Nicht nur fasst Broder die kritikwürdigen Punkte beim Zentralrat der Juden sehr schön zusammen, er hat auch konkrete Vorschläge, und die haben auch Hand und Fuß:
Als Präsident des Zentralrates werde ich für ein Ende des kleinkarierten Größenwahns sorgen, der sich immer mehr zumutet, als er zu leisten in der Lage ist. Ich werde mich dafür einsetzen, dass Holocaustleugnung als Straftatbestand aufgehoben wird. Das Gesetz war gut gemeint, hat sich aber als kontraproduktiv erwiesen, indem es Idioten dazu verhilft, sich als Märtyrer im Kampf um die historische Wahrheit zu inszenieren.
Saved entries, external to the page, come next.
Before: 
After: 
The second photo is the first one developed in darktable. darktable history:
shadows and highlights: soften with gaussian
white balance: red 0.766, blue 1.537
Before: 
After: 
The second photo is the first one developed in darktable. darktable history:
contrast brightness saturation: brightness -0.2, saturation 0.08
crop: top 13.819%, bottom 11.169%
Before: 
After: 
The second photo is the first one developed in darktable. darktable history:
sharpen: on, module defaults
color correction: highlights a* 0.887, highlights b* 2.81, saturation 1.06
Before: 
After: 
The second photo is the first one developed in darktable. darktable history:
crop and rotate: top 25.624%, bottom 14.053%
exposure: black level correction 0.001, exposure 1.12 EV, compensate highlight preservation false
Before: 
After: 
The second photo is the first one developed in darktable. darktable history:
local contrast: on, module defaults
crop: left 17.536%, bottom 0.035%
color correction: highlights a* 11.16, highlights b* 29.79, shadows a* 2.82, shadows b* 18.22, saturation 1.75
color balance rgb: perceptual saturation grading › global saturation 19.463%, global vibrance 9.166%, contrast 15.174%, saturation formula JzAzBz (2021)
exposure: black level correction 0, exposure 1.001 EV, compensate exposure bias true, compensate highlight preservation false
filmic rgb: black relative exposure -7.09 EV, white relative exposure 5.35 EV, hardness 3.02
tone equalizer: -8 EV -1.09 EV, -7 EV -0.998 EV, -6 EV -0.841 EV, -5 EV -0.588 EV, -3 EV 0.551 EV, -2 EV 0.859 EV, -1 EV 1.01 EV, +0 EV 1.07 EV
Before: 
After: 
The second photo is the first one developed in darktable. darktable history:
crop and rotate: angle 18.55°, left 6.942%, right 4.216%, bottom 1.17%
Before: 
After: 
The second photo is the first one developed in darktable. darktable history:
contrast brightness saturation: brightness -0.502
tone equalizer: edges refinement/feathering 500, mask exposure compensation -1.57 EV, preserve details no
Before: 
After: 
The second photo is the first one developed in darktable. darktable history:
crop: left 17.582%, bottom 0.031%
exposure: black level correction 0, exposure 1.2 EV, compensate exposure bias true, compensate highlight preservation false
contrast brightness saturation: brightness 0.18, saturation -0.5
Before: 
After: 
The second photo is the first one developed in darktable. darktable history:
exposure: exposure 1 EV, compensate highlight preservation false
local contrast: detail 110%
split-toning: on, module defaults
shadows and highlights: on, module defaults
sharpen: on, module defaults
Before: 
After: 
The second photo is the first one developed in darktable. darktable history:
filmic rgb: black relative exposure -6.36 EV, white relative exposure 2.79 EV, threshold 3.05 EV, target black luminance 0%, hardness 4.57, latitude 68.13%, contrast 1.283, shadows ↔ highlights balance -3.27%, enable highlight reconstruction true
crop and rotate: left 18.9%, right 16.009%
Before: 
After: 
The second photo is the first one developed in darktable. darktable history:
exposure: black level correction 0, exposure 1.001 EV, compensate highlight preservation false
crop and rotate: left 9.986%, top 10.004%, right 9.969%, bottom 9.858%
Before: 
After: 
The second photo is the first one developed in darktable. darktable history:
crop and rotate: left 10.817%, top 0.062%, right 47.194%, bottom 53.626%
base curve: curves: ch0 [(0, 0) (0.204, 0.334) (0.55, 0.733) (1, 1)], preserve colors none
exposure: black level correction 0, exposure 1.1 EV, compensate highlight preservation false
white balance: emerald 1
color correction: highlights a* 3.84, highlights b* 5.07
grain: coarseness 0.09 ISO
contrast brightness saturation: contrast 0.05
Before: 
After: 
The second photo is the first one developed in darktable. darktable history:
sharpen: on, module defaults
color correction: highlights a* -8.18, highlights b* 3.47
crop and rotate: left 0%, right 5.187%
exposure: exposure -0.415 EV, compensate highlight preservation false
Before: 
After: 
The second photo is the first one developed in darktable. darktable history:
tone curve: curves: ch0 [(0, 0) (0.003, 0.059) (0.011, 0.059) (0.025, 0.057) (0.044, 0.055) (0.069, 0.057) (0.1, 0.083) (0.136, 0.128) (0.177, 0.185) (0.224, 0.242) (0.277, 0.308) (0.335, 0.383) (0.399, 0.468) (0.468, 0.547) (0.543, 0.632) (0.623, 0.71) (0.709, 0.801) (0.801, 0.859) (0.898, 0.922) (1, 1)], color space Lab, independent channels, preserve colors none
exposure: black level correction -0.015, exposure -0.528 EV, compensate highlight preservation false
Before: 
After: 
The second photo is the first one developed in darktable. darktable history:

Unser aller Problem ist nicht der letzte Holocaust, dessen Faktizität außer Frage steht, sondern der Völkermord, der vor unseren Augen im Sudan stattfindet. Wir brauchen nicht noch mehr Holocaustmahnmale und Gedenkstätten, sondern eine aktive Politik im Dienste der Menschenrechte ohne politische Rücksichtnahme auf wirtschaftliche Interessen. Wer vom Kampf der Dissidenten in China und der Verfolgung der Baha’i im Iran nichts wissen will, sollte auch am 27. Januar und am 9. November zu Hause bleiben.
Als er dann noch schreibt, er würde sich um gute Beziehungen zu den Moslems einsetzen (nicht die, die "Beleidigung des Türkentums" als Straftatbestand verteidigen, sondern die, die sich für eine sekuläre Gesellschaft einsetzen), und dass es seiner Meinung nach keine partikularen jüdischen Interessen gibt, da hatte ich erst mal eine Schreckminute, ob sich da jemand einen Scherz mit mir erlaubt.
Lieber Henryk M. Broder, wenn das tatsächlich das Wahlprogramm ist, dann befürworde ich die Kandidatur nachdrücklich und wünsche allen Erfolg der Welt. Vielleicht erlebe ich ja doch noch einen Zentralrat ohne reflexhaftes Beißen nach irgendwelchen Provinzpossenmeldungen, einen Zentralrat, den man wieder ernst nehmen kann. Zu wünschen wäre es ihm. Wenn ich mitstimmen dürfte, hätte er meine Stimme.